前記医薬組成物のｐＨが約７である、請求項１～５のいずれか１項に記載の医薬組成物。
ヒスチジン／アルギニン緩衝液中のヒスチジン／アルギニンの含有量は、重量で、約３％～１０％である、請求項５に記載の医薬組成物。
前記ペプチド対トレハロースの質量比は、約１：０．０５～１：１０である、請求項１～７のいずれか１項に記載の医薬組成物。
前記ペプチド対トレハロースの質量比は、約１：０．５～１：５である、請求項１～７のいずれか１項に記載の医薬組成物。
前記ペプチド対トレハロースの質量比は、約１：０．５である、請求項１～７のいずれか１項に記載の医薬組成物。
前記ペプチド対トレハロースの質量比は、約１：１である、請求項１～７のいずれか１項に記載の医薬組成物。
前記医薬組成物は、予備凍結乾燥製剤の形態、または凍結乾燥製剤の形態、または凍結乾燥製剤を水溶液と組み合わせることによって得られる再構成製剤の形態である、請求項１～１１のいずれか１項に記載の医薬組成物。
哺乳類における神経系損傷と該損傷に起因した関連疾患もしくは疼痛、神経変性疾患、不安、およびてんかんからなる群より選ばれる疾患を治療、改善または予防するために用いられ、あるいは神経保護剤として用いられる、請求項１～１２のいずれか１項に記載の医薬組成物。

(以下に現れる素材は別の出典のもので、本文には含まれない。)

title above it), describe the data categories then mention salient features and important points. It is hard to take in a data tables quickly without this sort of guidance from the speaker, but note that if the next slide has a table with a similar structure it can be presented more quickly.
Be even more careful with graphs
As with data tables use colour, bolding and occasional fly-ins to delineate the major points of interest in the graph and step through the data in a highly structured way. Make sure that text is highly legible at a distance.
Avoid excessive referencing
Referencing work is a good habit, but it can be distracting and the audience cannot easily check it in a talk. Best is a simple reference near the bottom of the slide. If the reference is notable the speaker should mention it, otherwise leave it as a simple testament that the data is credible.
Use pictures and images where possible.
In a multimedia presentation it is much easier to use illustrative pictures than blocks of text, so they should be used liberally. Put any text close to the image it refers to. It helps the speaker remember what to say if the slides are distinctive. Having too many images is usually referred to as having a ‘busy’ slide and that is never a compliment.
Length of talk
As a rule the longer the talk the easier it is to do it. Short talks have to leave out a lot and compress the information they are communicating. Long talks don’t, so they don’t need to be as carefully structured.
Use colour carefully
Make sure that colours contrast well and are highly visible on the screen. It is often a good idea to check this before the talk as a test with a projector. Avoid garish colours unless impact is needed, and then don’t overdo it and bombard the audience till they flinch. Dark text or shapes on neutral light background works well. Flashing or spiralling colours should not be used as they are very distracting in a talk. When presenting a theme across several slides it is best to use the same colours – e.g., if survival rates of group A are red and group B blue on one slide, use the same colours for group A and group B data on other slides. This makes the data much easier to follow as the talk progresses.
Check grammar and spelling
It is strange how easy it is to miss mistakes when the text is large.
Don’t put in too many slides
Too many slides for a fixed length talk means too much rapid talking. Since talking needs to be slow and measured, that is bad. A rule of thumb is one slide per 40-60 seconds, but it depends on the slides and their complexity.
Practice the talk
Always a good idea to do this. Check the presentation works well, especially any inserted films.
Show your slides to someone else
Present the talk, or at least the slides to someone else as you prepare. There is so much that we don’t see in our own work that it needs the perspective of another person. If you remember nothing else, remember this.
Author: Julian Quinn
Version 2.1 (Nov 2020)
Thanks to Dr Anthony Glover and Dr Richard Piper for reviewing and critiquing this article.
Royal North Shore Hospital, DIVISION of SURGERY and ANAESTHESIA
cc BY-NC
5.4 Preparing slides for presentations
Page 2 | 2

前記疾患は、脳卒中、または脳卒中による神経系損傷であり、
前記脳卒中は虚血性卒中、出血性脳卒中、および虚血性卒中から変換された出血性卒中を含む、請求項１３に記載の医薬組成物。
前記神経系損傷は、興奮性神経毒性によって引き起こされる神経系損傷であり、
前記興奮性神経毒性によって引き起こされる神経系損傷は、脳卒中または脊髄損傷、脳や脊髄の虚血性または外傷性損傷、中枢神経系（ＣＮＳ）の神経細胞損傷（急性ＣＮＳ損傷、虚血性脳卒中または脊髄損傷と、低酸素症、虚血、機械的損傷とを含む）、および神経変性疾患、不安、てんかん、脳卒中による損傷を含む、請求項１３に記載の医薬組成物。
前記神経変性疾患は、アルツハイマー病、筋萎縮性側索硬化症（ＡＬＳ）、パーキンソン病、およびハンチントン病を含む、請求項１３に記載の医薬組成物。